● **SOURCE MATERIAL**

• • • • •

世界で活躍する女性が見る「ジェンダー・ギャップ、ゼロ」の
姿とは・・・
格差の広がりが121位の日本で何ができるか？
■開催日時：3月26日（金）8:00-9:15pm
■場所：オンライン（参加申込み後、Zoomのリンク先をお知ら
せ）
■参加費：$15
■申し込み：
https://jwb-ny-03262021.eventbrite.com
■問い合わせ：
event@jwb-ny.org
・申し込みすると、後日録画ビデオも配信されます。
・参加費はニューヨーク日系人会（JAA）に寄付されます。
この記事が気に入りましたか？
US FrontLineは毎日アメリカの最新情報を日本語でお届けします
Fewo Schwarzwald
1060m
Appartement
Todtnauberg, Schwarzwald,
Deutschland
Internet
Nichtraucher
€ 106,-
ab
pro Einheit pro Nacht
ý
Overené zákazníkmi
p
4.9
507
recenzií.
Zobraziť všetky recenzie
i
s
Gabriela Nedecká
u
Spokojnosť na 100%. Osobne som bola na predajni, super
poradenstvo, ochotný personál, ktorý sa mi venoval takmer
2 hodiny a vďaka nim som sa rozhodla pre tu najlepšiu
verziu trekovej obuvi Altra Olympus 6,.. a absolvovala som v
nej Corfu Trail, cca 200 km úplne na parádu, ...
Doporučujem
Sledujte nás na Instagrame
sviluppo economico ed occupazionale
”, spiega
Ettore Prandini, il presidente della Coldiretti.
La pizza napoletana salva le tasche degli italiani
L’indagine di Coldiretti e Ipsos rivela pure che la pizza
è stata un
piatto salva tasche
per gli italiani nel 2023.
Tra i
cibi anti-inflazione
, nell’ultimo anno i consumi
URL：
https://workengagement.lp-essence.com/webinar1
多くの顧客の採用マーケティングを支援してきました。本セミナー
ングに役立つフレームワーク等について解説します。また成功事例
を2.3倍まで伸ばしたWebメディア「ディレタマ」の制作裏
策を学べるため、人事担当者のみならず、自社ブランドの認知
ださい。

• • • • •

● **WORK INSTRUCTIONS**
Down to the last line, repeat the data exactly.

● **ANSWER TO THE EXERCISE**
世界で活躍する女性が見る「ジェンダー・ギャップ、ゼロ」の
姿とは・・・
格差の広がりが121位の日本で何ができるか？
■開催日時：3月26日（金）8:00-9:15pm
■場所：オンライン（参加申込み後、Zoomのリンク先をお知ら
せ）
■参加費：$15
■申し込み：
https://jwb-ny-03262021.eventbrite.com
■問い合わせ：
event@jwb-ny.org
・申し込みすると、後日録画ビデオも配信されます。
・参加費はニューヨーク日系人会（JAA）に寄付されます。
この記事が気に入りましたか？
US FrontLineは毎日アメリカの最新情報を日本語でお届けします
Fewo Schwarzwald
1060m
Appartement
Todtnauberg, Schwarzwald,
Deutschland
Internet
Nichtraucher
€ 106,-
ab
pro Einheit pro Nacht
ý
Overené zákazníkmi
p
4.9
507
recenzií.
Zobraziť všetky recenzie
i
s
Gabriela Nedecká
u
Spokojnosť na 100%. Osobne som bola na predajni, super
poradenstvo, ochotný personál, ktorý sa mi venoval takmer
2 hodiny a vďaka nim som sa rozhodla pre tu najlepšiu
verziu trekovej obuvi Altra Olympus 6,.. a absolvovala som v
nej Corfu Trail, cca 200 km úplne na parádu, ...
Doporučujem
Sledujte nás na Instagrame
sviluppo economico ed occupazionale
”, spiega
Ettore Prandini, il presidente della Coldiretti.
La pizza napoletana salva le tasche degli italiani
L’indagine di Coldiretti e Ipsos rivela pure che la pizza
è stata un
piatto salva tasche
per gli italiani nel 2023.
Tra i
cibi anti-inflazione
, nell’ultimo anno i consumi
URL：
https://workengagement.lp-essence.com/webinar1
多くの顧客の採用マーケティングを支援してきました。本セミナー
ングに役立つフレームワーク等について解説します。また成功事例
を2.3倍まで伸ばしたWebメディア「ディレタマ」の制作裏
策を学べるため、人事担当者のみならず、自社ブランドの認知
ださい。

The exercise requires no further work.